When San Antonio Budget Director Peter Zanoni decided last year to move the 2009 city budget process up a month, it was simply a courtesy to give City Council a little more time to ponder the numbers. He had no idea how crucial those extra few weeks would be. After all, recent history has been pretty kind to the City on the budget front.
Fifteen years have passed since the Council raised property taxes, yet the City has been able to boost funding for high-priority items such as police and fire departments and street improvements. This year, the City was able to add $40 million to its budget with no evident strain. This period of carefree spending was a reflection of the city’s robust economic growth, which is finally beginning to show some ill effects from a sluggish national economy.
As a result, SA will likely feel the pinch in fiscal 2009, which begins on October 1. Zanoni’s office projects a nearly $14-million budget shortfall for 2009, with a more worrisome $58-million shortfall projected for fiscal 2010. Budget projections for the following three years (which, admittedly, are based on some sketchy, long-range economic forecasts) all hover in the $60-million range.
At this point, it’s hard to see where the cuts will come.
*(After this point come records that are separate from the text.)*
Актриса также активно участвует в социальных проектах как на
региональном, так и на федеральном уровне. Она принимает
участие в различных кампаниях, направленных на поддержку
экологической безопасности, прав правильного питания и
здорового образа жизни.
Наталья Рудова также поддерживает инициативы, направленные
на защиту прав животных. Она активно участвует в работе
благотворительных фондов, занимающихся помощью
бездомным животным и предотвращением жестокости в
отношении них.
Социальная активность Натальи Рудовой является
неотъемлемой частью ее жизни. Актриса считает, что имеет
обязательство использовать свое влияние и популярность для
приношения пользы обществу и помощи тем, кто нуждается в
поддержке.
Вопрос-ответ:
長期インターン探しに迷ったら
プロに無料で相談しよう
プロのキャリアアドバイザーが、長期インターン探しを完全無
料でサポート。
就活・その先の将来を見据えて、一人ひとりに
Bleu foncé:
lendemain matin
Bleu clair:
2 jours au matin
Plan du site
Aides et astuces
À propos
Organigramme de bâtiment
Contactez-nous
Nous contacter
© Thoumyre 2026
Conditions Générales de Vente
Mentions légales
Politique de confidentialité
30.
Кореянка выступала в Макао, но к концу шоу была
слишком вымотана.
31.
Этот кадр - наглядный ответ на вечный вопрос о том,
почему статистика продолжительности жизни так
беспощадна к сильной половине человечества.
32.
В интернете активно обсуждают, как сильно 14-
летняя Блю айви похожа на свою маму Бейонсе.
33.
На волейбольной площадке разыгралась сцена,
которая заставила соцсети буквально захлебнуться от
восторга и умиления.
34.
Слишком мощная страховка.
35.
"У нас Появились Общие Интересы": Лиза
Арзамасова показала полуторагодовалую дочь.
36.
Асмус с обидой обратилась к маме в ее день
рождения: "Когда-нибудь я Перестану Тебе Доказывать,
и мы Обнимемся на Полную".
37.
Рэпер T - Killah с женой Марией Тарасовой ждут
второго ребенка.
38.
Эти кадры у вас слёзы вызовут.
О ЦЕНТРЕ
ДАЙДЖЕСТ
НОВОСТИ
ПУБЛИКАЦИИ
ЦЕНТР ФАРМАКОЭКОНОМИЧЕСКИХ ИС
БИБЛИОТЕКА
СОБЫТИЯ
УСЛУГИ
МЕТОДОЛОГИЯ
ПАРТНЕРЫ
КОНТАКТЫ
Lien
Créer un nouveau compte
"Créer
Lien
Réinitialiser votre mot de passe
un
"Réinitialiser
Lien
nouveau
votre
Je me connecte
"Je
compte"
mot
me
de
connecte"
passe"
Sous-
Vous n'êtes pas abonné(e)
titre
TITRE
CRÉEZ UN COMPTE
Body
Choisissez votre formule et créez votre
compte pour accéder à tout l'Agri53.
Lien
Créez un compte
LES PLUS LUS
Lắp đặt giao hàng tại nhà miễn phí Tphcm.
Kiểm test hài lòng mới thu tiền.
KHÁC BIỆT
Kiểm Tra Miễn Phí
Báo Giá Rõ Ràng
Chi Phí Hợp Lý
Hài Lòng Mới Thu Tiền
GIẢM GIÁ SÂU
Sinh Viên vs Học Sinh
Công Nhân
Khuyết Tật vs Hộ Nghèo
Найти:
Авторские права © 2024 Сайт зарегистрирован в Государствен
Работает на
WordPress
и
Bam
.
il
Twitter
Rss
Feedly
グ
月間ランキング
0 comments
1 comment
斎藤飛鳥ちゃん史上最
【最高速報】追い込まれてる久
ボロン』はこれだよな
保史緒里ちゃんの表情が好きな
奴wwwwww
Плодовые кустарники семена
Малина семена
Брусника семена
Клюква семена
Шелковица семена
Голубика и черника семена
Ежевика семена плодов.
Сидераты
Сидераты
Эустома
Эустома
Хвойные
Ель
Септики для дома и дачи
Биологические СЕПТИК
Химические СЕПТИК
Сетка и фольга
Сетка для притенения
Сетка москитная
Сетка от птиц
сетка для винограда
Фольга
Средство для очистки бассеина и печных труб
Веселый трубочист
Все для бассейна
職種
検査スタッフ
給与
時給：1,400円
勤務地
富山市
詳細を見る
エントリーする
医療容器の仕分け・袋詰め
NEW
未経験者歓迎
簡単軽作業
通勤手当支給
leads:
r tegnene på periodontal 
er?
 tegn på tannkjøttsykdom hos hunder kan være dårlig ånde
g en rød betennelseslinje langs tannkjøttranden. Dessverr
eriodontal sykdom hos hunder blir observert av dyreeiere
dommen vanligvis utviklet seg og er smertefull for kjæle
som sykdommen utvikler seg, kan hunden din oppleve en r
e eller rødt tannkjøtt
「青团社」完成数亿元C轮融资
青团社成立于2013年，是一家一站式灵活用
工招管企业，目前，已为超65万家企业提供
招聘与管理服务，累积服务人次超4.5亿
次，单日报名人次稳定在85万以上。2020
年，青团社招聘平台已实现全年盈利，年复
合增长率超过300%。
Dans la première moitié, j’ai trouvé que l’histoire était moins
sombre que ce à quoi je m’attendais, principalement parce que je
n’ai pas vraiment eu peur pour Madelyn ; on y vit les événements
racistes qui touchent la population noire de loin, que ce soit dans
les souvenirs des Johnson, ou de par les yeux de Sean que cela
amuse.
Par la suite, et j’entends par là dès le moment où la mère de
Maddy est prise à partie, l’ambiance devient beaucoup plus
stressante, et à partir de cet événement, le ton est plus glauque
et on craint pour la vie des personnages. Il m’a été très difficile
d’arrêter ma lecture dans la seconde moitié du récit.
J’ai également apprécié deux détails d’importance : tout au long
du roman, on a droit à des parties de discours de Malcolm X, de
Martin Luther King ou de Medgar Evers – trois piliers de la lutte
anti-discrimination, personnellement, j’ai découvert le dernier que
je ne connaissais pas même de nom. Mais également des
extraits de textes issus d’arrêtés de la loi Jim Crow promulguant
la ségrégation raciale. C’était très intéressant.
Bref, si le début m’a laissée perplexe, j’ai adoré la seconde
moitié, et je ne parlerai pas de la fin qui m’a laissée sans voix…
On May 13, the Council held a “budget retreat,” where council members identified their priorities for 2009. The responses were predictable. The Council wanted enhanced public safety, infrastructure, and neighborhood integrity, but it’s anyone’s guess how they plan to fund them.
“The truth is, if we have a little better economy than we have estimated — and we’ve kind of taken a dim view because of the downturn nationally — you won’t even have a shortfall at all. It’ll just go away,” says Mayor Phil Hardberger.
He says that the projected 2009 deficit could be addressed in a number of ways that would not dramatically affect the city, such as reducing additions to the City’s reserve, which currently stands at eight percent of the annual budget. Hardberger also suggests that the city could temporarily slow down its very aggressive road-maintenance program or its effort to pave local alleys.
The General Fund is the heart of the City's budget, funded by property taxes, sales taxes, CPS proceeds, and license permits. The City's 2008 budget of $2 billion allowed for $852 million in General Fund expenditures, with more than $290 million earmarked for the police department and $203 million for the fire department.
A $14-million shortfall will barely exceed one percent of this year's General Fund, but Zanoni suggests that the Council has to plan ahead for 2010 or it could be facing a major crisis a year from now.
“As we go through this budget, we’re going to be looking for things that will have a recurring impact, year two,” Zanoni says. “That’ll save us not just this year, but the year after.” Zanoni adds that preferable candidates for recurring-impact cuts would be items “that benefit a targeted population,” such as adult-recreation programs.
Hardberger agrees that the 2010 projection “could be a more serious issue,” but says he does not foresee any tax increases for San Antonio in the near future. “The truth is, property taxes are very high,” he says. “I would not favor raising property taxes anymore in the city of San Antonio. There really is no way to go, practically, for more money, so we have to depend upon the growth of our economy to fuel any additional expenses in budgets.”
A frequently overlooked part of the budget process is the fact that while the majority of property-tax revenue goes to the City’s General Fund, a substantial portion is funneled into a Debt Service Fund, to pay off the principal and interest on city debt. This year, approximately 37 percent of property-tax revenue went into debt-service. With that in mind, an obvious solution to the projected 2009 shortfall would be to shift property-tax revenue from the Debt Service Fund to the General Fund. Only one problem: San Antonio locked itself into a $550-million bond program last year with ambitious projects such as the much-hailed Voelcker Park acquisition and development. So moving money
from debt service would be akin to plugging one hole of a leaky boat by opening another leak.
“We have looked at that in years past, but with the issuance of this recent bond program, and the fact that the Council has a desire to continue this trend for big bond programs, it’s unlikely we would shift any money from the debt-service side,”
On June 18, the budget office will make what Zanoni calls an “informational presentation” to the Council, and that’s when the hard decisions will have to be considered. From Zanoni’s perspective, however, San Antonio remains fortunate compared to the budget quandaries faced by other major
cities this year.
“Our shortfall is manageable,” he says. “In Atlanta, Georgia, they’ve had serious cuts in their budget: $80 million. Phoenix, Arizona, had some huge cuts: $70-$80 million, mid-year. They realized revenues were taking a dive early on, so they had to do mid-year reductions. But we have a pretty robust, diversified economy, so that’s helped us a lot. We do have a shortfall for the first time in several years, but it’s not that bad.” •
Fiscal Year 2008 General Fund budget priorities:
$290.1 million - Police Department
$231.9 million - Libraries, health, municipal courts, animal care, etc.